1. “HIV Among Youth,” Centers for Disease Control and Prevention. Last modified February 12, 2018, https://www.cdc.gov/hiv/group/age/youth/index.html
Sydney, Senior from Howard University
1. This is my third year taking action in my community with Grassroots and I could not be more inspired by the initiative TGP takes to mold non-traditional health educators to reduce health disparities.
But the fact remains that worldwide, 1.8 million [1.6 million–2.1 million] people became newly infected with HIV in 2016, according to UNAIDS.
To put that into perspective, that means that a new person is infected every 15 seconds, and these new infections occur disproportionately in populations most at risk such as in our very own DC metropolitan community.
Stigma and discrimination drastically threaten the health of people living with HIV/AIDS, which impacts overall quality of life. Discrimination is harmful to more than just those living with HIV/AIDS. So instead of pointing fingers at who we think is perpetuating the problem, let’s each become a part of the solution. We can start by talking without judgment about testing, treatment, and prevention.
Having the opportunity to enter into DC area Public Charter schools and break the stigma at both the community level, but also the healthcare provider level ensures a welcoming, safe, and provides equal access to resources available around DC.
2. For me, National Youth HIV/AIDS Awareness Day is a time to reflect on how to address HIV in our communities. It is a wake-up call loud enough that we cannot continue to ignore. I experience the awkward stares from my students (also my peers if I’m keeping it real) initially when they feel uncomfortable talking about HIV in candid conversations during lesson plans.
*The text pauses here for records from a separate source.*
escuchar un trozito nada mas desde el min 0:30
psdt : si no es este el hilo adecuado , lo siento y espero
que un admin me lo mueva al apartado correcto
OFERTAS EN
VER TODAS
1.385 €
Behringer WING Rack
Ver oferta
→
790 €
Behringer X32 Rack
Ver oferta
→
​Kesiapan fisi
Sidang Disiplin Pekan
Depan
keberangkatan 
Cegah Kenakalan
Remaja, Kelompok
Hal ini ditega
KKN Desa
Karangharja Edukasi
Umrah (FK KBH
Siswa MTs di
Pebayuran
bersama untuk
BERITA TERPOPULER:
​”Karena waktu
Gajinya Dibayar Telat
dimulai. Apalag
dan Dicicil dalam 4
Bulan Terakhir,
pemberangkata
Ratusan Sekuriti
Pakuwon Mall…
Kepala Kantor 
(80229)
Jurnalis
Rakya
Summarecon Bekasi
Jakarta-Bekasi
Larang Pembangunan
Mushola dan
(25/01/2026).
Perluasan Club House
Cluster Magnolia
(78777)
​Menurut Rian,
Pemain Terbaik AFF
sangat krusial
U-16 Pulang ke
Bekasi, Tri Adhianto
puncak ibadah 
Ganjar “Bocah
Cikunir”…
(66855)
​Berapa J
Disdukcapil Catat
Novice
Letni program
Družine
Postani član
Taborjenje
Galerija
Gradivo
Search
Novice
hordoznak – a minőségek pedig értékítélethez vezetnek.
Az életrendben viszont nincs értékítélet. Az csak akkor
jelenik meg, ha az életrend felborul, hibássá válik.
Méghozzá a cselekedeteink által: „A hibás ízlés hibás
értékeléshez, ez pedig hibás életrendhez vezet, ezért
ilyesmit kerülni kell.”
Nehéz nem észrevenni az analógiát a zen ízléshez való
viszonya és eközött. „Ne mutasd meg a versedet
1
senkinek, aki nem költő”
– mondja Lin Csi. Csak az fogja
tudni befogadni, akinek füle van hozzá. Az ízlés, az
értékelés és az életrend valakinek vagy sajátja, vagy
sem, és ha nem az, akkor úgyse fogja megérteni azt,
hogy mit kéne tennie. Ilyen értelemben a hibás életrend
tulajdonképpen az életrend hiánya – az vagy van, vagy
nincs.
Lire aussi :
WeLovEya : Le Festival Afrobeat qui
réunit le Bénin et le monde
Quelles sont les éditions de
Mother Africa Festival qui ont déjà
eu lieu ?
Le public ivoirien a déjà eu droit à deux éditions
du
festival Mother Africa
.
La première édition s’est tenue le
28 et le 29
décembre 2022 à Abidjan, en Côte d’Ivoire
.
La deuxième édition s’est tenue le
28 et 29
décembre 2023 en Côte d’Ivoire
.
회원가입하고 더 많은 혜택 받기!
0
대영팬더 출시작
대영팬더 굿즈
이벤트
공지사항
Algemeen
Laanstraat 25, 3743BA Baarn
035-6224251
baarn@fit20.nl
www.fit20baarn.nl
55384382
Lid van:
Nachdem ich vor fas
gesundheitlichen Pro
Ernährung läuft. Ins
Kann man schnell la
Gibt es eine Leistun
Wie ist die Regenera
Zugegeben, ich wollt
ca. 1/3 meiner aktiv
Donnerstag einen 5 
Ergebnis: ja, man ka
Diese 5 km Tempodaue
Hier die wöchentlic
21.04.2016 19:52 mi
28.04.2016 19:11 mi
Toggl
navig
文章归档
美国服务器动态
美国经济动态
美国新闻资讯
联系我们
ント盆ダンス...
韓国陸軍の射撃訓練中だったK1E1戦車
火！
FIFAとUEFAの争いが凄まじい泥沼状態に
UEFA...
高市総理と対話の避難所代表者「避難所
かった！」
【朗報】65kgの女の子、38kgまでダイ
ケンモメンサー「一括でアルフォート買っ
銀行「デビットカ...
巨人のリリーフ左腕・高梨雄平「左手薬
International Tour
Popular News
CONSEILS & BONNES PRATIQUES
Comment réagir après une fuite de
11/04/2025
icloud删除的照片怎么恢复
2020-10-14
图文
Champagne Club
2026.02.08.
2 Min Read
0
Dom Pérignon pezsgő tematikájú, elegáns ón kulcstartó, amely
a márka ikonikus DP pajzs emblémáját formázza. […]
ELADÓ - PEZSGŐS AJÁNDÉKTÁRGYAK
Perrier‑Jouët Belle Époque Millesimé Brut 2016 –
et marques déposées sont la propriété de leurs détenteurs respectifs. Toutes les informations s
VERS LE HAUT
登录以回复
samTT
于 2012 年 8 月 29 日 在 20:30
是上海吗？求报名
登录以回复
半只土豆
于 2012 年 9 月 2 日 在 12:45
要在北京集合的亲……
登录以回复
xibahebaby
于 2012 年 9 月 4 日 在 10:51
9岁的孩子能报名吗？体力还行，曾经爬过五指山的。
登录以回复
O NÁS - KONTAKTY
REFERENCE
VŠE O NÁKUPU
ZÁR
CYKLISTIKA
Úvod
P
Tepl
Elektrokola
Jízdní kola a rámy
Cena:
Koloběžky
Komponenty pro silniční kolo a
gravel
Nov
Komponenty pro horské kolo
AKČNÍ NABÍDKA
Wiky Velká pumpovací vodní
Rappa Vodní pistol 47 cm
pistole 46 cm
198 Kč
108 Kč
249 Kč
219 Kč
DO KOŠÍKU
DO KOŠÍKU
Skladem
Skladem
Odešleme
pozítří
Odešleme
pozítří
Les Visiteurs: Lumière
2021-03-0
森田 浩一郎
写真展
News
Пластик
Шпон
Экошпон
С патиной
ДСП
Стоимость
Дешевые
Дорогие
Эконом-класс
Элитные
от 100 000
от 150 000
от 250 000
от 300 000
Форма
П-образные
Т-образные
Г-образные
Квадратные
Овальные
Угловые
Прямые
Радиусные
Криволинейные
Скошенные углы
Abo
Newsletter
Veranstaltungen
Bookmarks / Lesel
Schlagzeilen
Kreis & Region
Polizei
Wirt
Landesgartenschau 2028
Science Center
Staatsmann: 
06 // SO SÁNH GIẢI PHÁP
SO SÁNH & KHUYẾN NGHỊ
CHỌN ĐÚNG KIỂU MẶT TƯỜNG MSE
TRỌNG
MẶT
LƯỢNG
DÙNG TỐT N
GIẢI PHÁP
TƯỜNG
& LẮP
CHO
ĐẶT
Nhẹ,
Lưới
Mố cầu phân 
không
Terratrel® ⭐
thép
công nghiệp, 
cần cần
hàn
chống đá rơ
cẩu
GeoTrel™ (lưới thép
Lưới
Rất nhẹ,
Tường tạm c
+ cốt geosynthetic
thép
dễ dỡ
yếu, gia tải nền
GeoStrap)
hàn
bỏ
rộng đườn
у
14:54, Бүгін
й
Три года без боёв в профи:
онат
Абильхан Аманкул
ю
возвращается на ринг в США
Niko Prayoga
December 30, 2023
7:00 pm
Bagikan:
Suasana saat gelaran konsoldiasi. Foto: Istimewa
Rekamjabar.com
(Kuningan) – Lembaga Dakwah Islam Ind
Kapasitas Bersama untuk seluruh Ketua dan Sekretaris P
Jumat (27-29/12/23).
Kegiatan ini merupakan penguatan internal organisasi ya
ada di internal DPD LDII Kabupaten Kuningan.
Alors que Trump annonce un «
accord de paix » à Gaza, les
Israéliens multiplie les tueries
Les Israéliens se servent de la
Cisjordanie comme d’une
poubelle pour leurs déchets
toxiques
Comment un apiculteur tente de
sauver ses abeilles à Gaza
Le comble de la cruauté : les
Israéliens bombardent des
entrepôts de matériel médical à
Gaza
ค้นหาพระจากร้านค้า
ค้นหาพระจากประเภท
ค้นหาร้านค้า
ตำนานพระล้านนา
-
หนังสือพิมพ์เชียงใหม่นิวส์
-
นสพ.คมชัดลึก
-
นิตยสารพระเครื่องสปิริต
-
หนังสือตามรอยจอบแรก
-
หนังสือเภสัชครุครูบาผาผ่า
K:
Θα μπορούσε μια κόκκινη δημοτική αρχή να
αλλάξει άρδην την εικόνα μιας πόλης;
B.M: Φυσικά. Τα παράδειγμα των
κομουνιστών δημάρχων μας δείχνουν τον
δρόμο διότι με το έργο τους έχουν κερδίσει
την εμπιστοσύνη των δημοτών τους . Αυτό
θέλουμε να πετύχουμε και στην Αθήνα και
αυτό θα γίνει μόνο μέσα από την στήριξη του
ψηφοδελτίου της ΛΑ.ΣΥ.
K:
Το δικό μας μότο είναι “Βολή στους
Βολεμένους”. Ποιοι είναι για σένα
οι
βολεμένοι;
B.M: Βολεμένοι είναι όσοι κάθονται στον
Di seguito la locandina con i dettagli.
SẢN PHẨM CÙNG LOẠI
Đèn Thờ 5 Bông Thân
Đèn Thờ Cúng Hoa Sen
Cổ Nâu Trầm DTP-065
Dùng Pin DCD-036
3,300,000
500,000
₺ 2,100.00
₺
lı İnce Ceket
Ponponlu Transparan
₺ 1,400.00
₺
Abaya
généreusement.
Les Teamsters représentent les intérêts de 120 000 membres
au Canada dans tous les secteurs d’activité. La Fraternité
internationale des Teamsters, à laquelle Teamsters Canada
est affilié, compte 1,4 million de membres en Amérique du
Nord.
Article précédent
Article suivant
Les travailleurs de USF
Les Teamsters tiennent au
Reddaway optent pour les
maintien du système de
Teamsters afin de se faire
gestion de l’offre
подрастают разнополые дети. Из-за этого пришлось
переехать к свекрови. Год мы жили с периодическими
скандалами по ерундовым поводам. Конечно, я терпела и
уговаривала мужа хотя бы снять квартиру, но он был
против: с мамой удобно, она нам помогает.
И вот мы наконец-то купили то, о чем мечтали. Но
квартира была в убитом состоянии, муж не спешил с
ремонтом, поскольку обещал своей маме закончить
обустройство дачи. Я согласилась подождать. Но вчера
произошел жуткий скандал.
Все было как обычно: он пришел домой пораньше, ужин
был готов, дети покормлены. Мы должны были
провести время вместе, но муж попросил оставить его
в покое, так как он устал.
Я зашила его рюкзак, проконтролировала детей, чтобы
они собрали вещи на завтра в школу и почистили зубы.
We are constantly analyzing data at the end of programming to see what we’ve done really well and where we can improve within the schools. If we genuinely want to see an HIV/AIDS-free generation we have to eliminate the stigma projected in the dangerous rhetoric of our classrooms, campus’, and communities. Not only has TGP pointed me in the direction of my career, but it has taught me skills that I will carry with me for the rest of my life. I’m extremely grateful for the opportunities that TGP has provided me to work with world-renowned global leaders to produce innovative solutions to fight this epidemic.